16. Find the standard reduction potentials for the following half-reactions;
SO42- + 4H+ + 2e- → H2SO3 + H2O
Ag+ + e- → Ag
- Write the balanced overall reaction for a successful cell made from these two couples,
- Write the line notation for the cell.
- What is E° for the cell?
- What is the equilibrium constant for the cell reaction at 25°C?
- Calculate the ratio of activities of products and reactants, Q, that will produce a cell voltage of 0.51 V.
1. The balanced half reactions and their Reduction Potentials (from SRP reference table) will be:
SO42- + 4H+ + 2e- → H2SO3 + H2O E = +0.1576
2Ag+ + 2e- → 2Ag(s) E = +.799
Because the Ag(s)/Ag+ reaction is more positive (stronger) it will run in the forward (reduction) direction.

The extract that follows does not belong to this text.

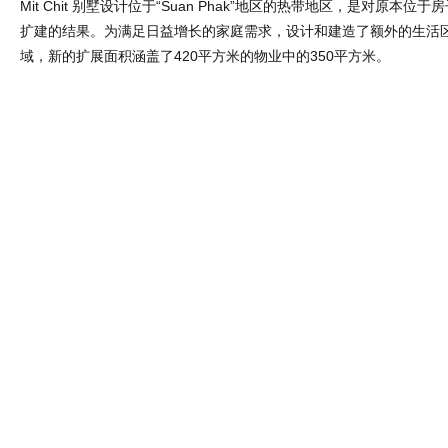
Mit Chit 别墅设计位于“Suan Phak”地区的热带地区，是对原本位
扩建的结果。为满足日益增长的家庭需求，设计和建造了额外的生活
域，新的扩展面积涵盖了420平方米的物业中的350平方米。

To balance, H2SO3/SO42- will run in the opposite (Oxidation) direction. The net equation becomes:
H2SO3 + H2O + 2Ag+ → SO42- + 4H+ + 2Ag(s)
2. H2SO3 | SO42- || Ag+ | Ag(s)
3. E° = E°reduction + E°oxidation = +0.799 + (-0.1576) = +0.6414 V
(where E°oxidation is the reverse of the reduction potential for the oxidation reaction)
Or written another way
E° = E°right - E°Left which is the same as E° = E°cathode - E°anode
E° = +0.799 - (+0.1576) = +0.6414 V
(where E°cathode the reduction potential of the reaction at the cathode, and E°anode = the reduction potential of the reaction at the anode. No values have been reversed)
4. We can solve this question using the Nernst equation. E = E° - (RT/nF)lnQ.
At 25°C the Nernst equation can be written in terms of log as E = E° - (0.059/n)logQ
At equilibrium E = 0, and Q = Keq which gives: 0 = E° - (0.059/n)logKeq
Keq = 10^(nE°/0.059)
For the system described in this problem n = (# of electrons) = 2
Keq = 10^[(2*0.6414)/0.059)] = 5.5 x 1021
5. Using the equation E = E° - (0.059/n)logQ, with E = 0.51 V gives:
0.51 = 0.6414 - (0.059/2)logQ
Q = 10^[((0.51-0.6414)2)/-0.059] = 2.8 x 104
In this equation, only the REDUCTION potentials are used for both the oxidation and reduction half reaction. E°cell > 0, which is what we would expect for a spontaneous reaction.